→ **SUPPLIED RECORDS**
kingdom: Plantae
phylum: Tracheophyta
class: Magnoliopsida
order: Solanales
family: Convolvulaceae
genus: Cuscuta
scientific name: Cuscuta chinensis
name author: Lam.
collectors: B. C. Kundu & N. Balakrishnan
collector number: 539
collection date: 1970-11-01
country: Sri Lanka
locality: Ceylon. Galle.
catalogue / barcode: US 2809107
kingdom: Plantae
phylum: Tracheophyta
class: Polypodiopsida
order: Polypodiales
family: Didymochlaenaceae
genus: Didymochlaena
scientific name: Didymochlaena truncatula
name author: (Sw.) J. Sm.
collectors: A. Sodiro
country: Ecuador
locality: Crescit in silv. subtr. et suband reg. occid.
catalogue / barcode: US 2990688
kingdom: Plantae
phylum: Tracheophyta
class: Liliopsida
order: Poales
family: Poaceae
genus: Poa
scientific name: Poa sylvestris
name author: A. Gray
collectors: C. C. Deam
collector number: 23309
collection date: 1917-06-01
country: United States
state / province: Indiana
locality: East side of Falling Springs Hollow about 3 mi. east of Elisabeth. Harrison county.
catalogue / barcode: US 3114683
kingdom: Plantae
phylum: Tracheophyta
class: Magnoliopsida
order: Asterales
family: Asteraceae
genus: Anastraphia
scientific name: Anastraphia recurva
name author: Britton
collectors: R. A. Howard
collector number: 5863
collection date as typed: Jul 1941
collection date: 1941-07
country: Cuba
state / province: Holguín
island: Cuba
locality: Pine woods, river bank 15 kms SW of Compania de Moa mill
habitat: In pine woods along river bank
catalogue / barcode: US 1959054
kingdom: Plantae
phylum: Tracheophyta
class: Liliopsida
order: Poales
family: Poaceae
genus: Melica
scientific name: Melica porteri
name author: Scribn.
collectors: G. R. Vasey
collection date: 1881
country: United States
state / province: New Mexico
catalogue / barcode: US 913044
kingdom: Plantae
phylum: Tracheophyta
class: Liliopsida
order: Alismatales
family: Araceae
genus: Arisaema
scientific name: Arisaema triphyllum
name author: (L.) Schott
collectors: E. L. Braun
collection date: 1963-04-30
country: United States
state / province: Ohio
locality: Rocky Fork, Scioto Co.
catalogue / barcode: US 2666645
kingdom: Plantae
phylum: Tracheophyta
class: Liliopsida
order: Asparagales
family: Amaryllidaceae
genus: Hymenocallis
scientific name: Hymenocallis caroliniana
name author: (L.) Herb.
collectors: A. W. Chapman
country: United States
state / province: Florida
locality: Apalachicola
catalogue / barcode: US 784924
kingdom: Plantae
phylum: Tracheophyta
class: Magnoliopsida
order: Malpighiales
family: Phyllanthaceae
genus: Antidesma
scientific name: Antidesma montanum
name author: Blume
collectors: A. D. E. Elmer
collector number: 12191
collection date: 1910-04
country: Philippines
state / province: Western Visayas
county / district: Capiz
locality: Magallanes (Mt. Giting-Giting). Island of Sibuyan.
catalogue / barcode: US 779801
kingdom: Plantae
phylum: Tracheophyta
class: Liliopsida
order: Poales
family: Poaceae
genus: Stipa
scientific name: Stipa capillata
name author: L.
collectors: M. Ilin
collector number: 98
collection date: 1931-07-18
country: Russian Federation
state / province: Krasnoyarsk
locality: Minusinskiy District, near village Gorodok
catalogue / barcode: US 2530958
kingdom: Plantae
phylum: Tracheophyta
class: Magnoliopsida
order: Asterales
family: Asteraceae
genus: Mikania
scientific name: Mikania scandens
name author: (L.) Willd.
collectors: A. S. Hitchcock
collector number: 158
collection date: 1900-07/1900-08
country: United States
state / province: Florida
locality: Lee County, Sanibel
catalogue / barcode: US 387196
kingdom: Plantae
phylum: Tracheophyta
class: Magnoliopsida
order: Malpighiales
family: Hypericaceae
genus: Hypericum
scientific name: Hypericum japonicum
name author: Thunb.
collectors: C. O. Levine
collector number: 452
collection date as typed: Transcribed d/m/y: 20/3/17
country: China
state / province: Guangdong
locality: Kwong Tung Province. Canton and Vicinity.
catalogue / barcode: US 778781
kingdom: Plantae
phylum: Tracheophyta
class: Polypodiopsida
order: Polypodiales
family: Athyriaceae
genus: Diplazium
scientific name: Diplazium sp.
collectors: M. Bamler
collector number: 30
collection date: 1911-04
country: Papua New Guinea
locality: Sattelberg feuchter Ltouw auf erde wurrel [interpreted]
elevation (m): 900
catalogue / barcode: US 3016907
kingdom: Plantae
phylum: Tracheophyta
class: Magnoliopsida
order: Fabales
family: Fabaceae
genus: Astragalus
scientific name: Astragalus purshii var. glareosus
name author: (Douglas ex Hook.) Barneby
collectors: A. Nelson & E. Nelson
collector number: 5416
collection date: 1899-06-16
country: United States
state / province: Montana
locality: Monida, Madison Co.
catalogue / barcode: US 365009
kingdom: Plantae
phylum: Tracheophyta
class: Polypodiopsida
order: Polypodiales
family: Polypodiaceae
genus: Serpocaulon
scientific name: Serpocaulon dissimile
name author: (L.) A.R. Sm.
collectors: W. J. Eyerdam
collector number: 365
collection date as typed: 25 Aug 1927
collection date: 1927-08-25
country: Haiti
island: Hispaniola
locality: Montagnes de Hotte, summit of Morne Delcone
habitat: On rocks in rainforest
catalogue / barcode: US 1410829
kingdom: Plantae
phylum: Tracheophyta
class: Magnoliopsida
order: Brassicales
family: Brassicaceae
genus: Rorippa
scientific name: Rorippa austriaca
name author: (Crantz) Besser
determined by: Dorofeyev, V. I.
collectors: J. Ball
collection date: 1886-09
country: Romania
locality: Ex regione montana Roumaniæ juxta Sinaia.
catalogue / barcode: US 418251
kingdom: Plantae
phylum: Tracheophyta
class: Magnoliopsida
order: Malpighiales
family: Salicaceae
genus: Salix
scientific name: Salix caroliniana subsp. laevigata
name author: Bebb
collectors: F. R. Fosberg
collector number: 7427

→ **WHAT TO DO**
Please print everything from the line containing "country: China" down to the end of the entries, copying each line exactly and including both ends.

→ **SOLUTION TO THIS TASK**
country: China
state / province: Guangdong
locality: Kwong Tung Province. Canton and Vicinity.
catalogue / barcode: US 778781
kingdom: Plantae
phylum: Tracheophyta
class: Polypodiopsida
order: Polypodiales
family: Athyriaceae
genus: Diplazium
scientific name: Diplazium sp.
collectors: M. Bamler
collector number: 30
collection date: 1911-04
country: Papua New Guinea
locality: Sattelberg feuchter Ltouw auf erde wurrel [interpreted]
elevation (m): 900
catalogue / barcode: US 3016907
kingdom: Plantae
phylum: Tracheophyta
class: Magnoliopsida
order: Fabales
family: Fabaceae
genus: Astragalus
scientific name: Astragalus purshii var. glareosus
name author: (Douglas ex Hook.) Barneby
collectors: A. Nelson & E. Nelson
collector number: 5416
collection date: 1899-06-16
country: United States
state / province: Montana
locality: Monida, Madison Co.
catalogue / barcode: US 365009
kingdom: Plantae
phylum: Tracheophyta
class: Polypodiopsida
order: Polypodiales
family: Polypodiaceae
genus: Serpocaulon
scientific name: Serpocaulon dissimile
name author: (L.) A.R. Sm.
collectors: W. J. Eyerdam
collector number: 365
collection date as typed: 25 Aug 1927
collection date: 1927-08-25
country: Haiti
island: Hispaniola
locality: Montagnes de Hotte, summit of Morne Delcone
habitat: On rocks in rainforest
catalogue / barcode: US 1410829
kingdom: Plantae
phylum: Tracheophyta
class: Magnoliopsida
order: Brassicales
family: Brassicaceae
genus: Rorippa
scientific name: Rorippa austriaca
name author: (Crantz) Besser
determined by: Dorofeyev, V. I.
collectors: J. Ball
collection date: 1886-09
country: Romania
locality: Ex regione montana Roumaniæ juxta Sinaia.
catalogue / barcode: US 418251
kingdom: Plantae
phylum: Tracheophyta
class: Magnoliopsida
order: Malpighiales
family: Salicaceae
genus: Salix
scientific name: Salix caroliniana subsp. laevigata
name author: Bebb
collectors: F. R. Fosberg
collector number: 7427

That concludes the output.